Propensity scores, adjusted cohort sets (via matching/weighting), covariate balance diagnostics, and effect estimates (e.g., hazard ratios, incidence rate ratios) with confidence intervals and p-values.

How it works

CohortMethod is an R package designed to conduct new-user cohort studies in observational databases structured under the OMOP Common Data Model. It extracts patient-level data, constructs propensity scores using large-scale regularized regression with thousands of covariates (e.g., drugs, diagnoses, procedures, demographics), and supports adjustment via matching, stratification, trimming, or weighting. Outcome models include conditional logistic, Poisson, and Cox regression. The package includes diagnostic tools for assessing covariate balance and propensity score distributions, with core functions implemented in C++ for performance.

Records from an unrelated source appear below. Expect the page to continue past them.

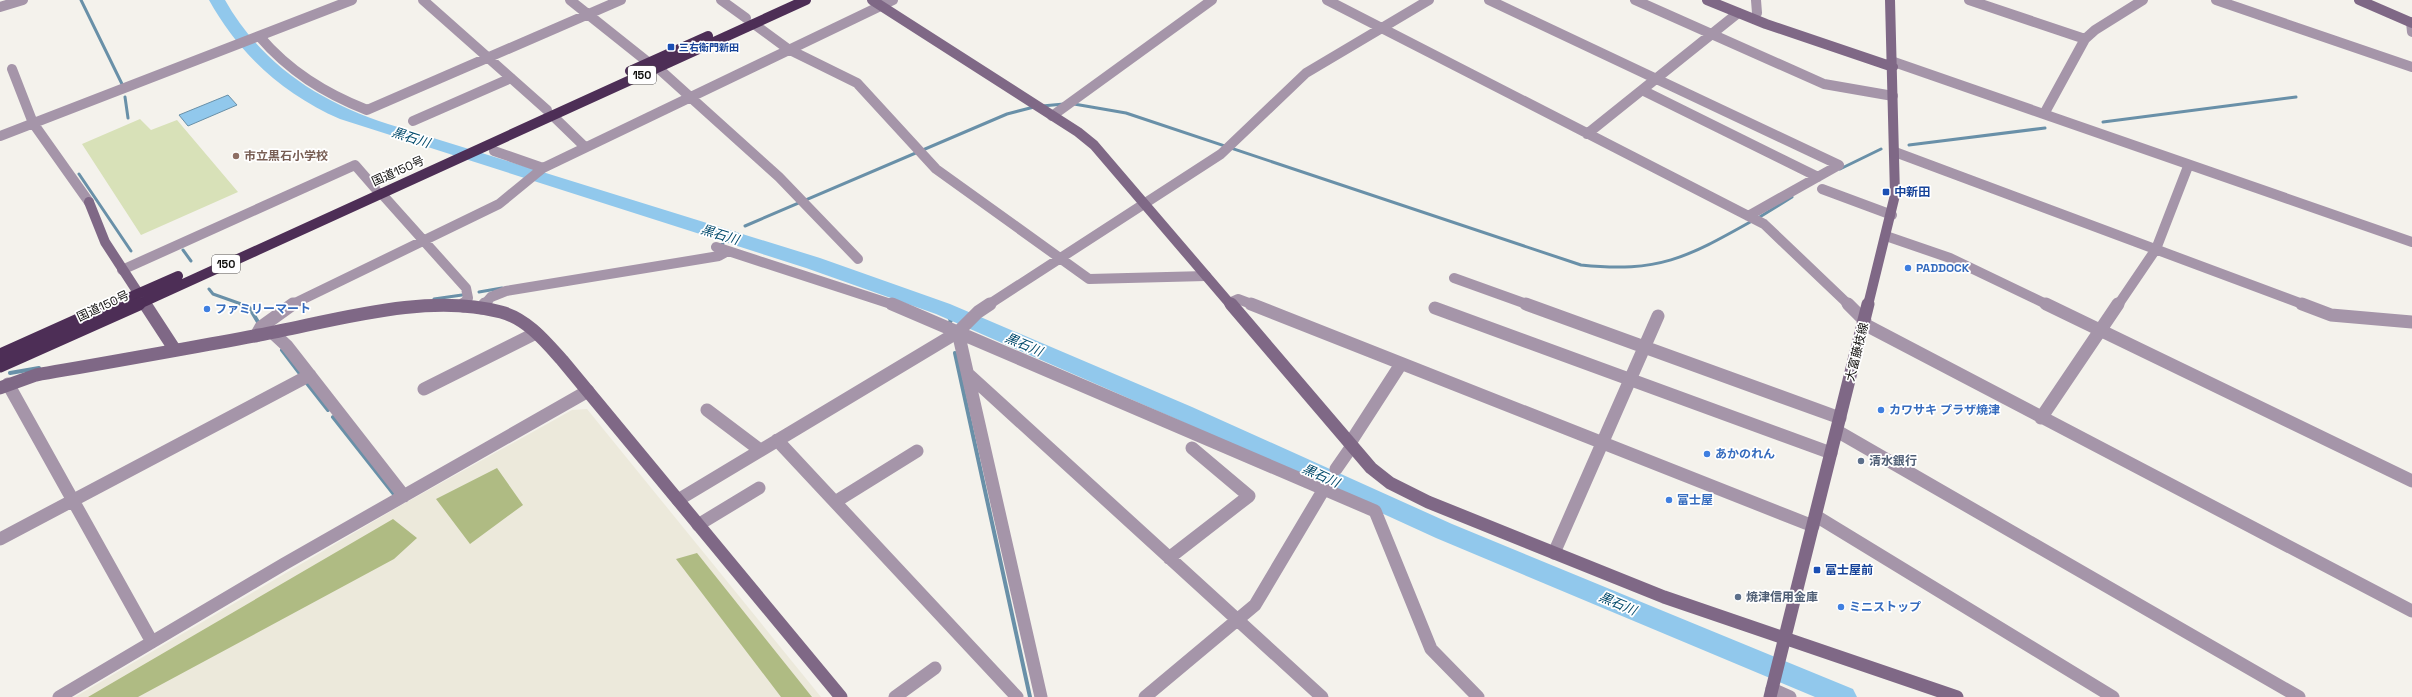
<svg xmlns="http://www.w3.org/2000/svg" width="2412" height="697" font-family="'Space Grotesk','Noto Sans JP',sans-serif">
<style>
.built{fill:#ece9db}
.green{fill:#d8e1b8}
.forest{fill:#afbb83}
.water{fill:#91c8ec;stroke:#6990a8}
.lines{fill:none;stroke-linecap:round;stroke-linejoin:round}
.stream-far1{stroke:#6990a8;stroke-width:3}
.stream{stroke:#6990a8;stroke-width:4}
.river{fill:#91c8ec;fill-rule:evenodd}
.street-far1{stroke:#a595a9;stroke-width:10}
.street{stroke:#a595a9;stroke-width:13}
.secondary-far1{stroke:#7f6886;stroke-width:10}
.secondary{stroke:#7f6886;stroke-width:13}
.highway-far1{stroke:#4d2e56;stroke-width:10}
.highway{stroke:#4d2e56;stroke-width:13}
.transit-dot{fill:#1a4fb4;stroke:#fff;stroke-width:1.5}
.education-dot{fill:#8d6e63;stroke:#fff;stroke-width:1.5}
.shop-dot{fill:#3f7fe0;stroke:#fff;stroke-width:1.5}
.service-dot{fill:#5c6f8a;stroke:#fff;stroke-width:1.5}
.labels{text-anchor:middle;stroke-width:3.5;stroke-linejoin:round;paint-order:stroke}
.far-transit-label{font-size:10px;font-weight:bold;fill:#164399;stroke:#fff;text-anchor:start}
.shield{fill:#fff;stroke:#565554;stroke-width:1}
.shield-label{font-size:11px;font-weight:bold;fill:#0d0c0a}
.education-label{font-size:12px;font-weight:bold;fill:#785e54;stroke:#fff;text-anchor:start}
.street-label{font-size:12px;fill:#0d0c0a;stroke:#fff}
.transit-label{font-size:12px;font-weight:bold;fill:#164399;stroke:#fff;text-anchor:start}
.shop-label{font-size:12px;font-weight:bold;fill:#366cbe;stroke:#fff;text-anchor:start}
.service-label{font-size:12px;font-weight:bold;fill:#4e5e75;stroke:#fff;text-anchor:start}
.water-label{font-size:13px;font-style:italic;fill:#00496b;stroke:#fff}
</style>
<rect width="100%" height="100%" fill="#f4f2ec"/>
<path class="built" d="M587,409l234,288h-746l323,-190 174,-97z"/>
<path class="green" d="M140,119l11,11 26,-10 61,72 -97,43 -59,-91z"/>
<path class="forest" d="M497,468l26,37 -53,39 -34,-45z
M393,519l24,19 -23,21 -256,138h-50z
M697,553l115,144h-31l-105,-138z"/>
<path class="water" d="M228,95l9,10 -49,21 -9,-11z"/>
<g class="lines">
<path class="stream-far1" d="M81,0l41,84
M125,97l3,21
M1074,104l52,9 455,152c78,8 105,-7 171,-44
M1042,106l22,-2
M2103,122l193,-25
M1909,145l136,-17
M1840,169l41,-20
M79,174l52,77
M1758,218l34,-21
M745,226l262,-112 27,-7
M719,247l16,-14
M183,250l8,11
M209,289l4,5 31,11
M479,292l23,-4
M434,299l28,-4"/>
<path class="stream" d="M241,304l8,3 9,15
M943,309l8,11 -2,4
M282,350l19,25
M955,353l75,344
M10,373l29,-5
M306,382l22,28
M333,417l60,76"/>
<path class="river" d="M209,0h16c36,64 94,102 163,124l432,134 130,46 242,103 260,117 401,165 4,8h-42l-379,-159 -260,-119 -240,-105 -130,-46 -466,-149c-57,-25 -101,-65 -131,-119z"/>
<path class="street-far1" d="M423,0l124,110
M570,0l79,63
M721,0l25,18
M1327,0l437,224 85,81
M1489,0l350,165 -91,51
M1635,0l189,84 69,12
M1756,0l1,13
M1969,0l116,39
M2216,0l196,67
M0,7l23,-7
M2411,22l1,10
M754,24l34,25 69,34 79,86 153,110 117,-3
M259,36c30,35 65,57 108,74l254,-110
M1894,62l518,180
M658,68l121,109 79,82
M12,69l21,54 56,79
M1642,90l176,87
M2044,114l41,-75 10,-9 48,-30
M553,116l32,31
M1052,116l160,-116
M413,121l98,-43
M1587,134l151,-121
M0,136l352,-136
M494,151l49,17
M1895,152l410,153
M1822,189l70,26
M381,193l85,95 2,10 -5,7
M1886,236l64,22 98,47
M716,247l178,58
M122,270l233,-105 20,23
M1454,278l75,27
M1229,303l9,-4 16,6
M291,305l208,-101 44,-36 350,-168
M484,305l7,-8 15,-6 213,-35 9,-5
M988,305l233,-151 85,-81 123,-73
M2118,305l38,-56 31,-80"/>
<path class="street" d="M892,304l483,207 56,138 47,48
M1251,304l562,222
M1526,304l314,114
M1848,304l17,17
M2046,304l366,177
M2302,304l29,11 81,7
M463,306l1,-2
M482,308l3,-4
M1435,308l396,145
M1864,324l548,287
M958,332l83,365
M273,333l14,13 117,150
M256,336l5,-9 32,-23
M968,374l354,323
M8,384l144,258
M424,389l112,-56
M707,410l53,40
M2041,418l77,-114
M1837,431l462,266
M777,440l240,257
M1350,443l51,-79
M1336,469l16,-23
M678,500l280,-168 20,-20 12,-8
M835,502l82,-51
M1816,516l297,181
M698,525l61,-37
M0,539l310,-164
M1554,553l104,-237
M1169,558l80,-62 -57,-48
M1772,689l18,8
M59,697l225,-133 304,-173
M895,697l40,-29
M1145,697l110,-92 69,-116"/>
<path class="secondary-far1" d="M872,0l206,132 16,13 137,160
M1707,0l59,24 127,43
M2359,0l53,23
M89,202l16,40 41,63
M1868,305l27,-110 -5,-195"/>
<path class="secondary" d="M145,304l30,46
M1231,304l140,164 19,15 38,19 236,95 293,100
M0,388l36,-13c74,-13 149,-26 223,-40 75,-14 167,-43 242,-23 26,7 44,29 61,48l279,337
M1770,697l98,-393"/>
<path class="highway-far1" d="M630,71l78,-35
M112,305l66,-29
M137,305l669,-305"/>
<path class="highway" d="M0,355l114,-51
M0,366l139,-62"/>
</g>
<g class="transit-dot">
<rect x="667" y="43" width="8" height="8" rx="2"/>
<rect x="1882" y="188" width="8" height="8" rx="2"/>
<rect x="1813" y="566" width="8" height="8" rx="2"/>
</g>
<circle class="education-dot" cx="236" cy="156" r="4"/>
<g class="shop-dot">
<circle cx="1908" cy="268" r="4"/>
<circle cx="207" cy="309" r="4"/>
<circle cx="1881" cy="410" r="4"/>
<circle cx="1707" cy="454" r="4"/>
<circle cx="1669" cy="500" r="4"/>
<circle cx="1841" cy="607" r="4"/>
</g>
<g class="service-dot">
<circle cx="1861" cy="461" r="4"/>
<circle cx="1738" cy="597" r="4"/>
</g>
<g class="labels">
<g class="far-transit-label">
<text x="679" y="51">三右衛門新田</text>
</g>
<g class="shield">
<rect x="628" y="66" width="28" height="18" rx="3"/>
<rect x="212" y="255" width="28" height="18" rx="3"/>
</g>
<g class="shield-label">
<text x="642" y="79">150</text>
<text x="226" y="268">150</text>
</g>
<g class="education-label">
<text x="244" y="160">市立黒石小学校</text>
</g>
<g class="street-label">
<text transform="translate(398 171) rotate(-24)" y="4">国道150号</text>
<text transform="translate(103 306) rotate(-25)" y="4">国道150号</text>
<text transform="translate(1857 352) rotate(-76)" y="4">大富藤枝線</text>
</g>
<g class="transit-label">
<text x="1894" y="196">中新田</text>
<text x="1825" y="574">富士屋前</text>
</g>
<g class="shop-label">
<text x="1916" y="272">PADDOCK</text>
<text x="215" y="313">ファミリーマート</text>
<text x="1889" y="414">カワサキ プラザ焼津</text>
<text x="1715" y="458">あかのれん</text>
<text x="1677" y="504">富士屋</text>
<text x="1849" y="611">ミニストップ</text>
</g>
<g class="service-label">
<text x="1869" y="465">清水銀行</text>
<text x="1746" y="601">焼津信用金庫</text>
</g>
<g class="water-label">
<text transform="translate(411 137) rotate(18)" y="5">黒石川</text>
<text transform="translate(720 234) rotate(17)" y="5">黒石川</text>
<text transform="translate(1024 344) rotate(23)" y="5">黒石川</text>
<text transform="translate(1321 475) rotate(24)" y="5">黒石川</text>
<text transform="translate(1618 603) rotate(23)" y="5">黒石川</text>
</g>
</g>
</svg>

It requires R ≥ 4.0.0 and Java.

Project
EHDEN
Funding
IMI
Project status
Completed 2024
HTA domains
Clinical Effectiveness
Technology
Non-specific
Assumptions
Patients are new users of the treatment, exposure periods are well-defined, outcomes are accurately recorded, and sufficient data exists to model confounders; assumes no unmeasured confounding after adjustment.
Strengths
Uses comprehensive covariate sets from standardized data models, supports robust confounding adjustment, includes diagnostic tools for balance assessment, scalable to large datasets, and interoperable with the OHDSI analytics ecosystem.
Limitations
Requires data to be transformed into the OMOP CDM format, limited to new-user designs, assumes correct specification of propensity and outcome models, and cannot account for unmeasured confounders.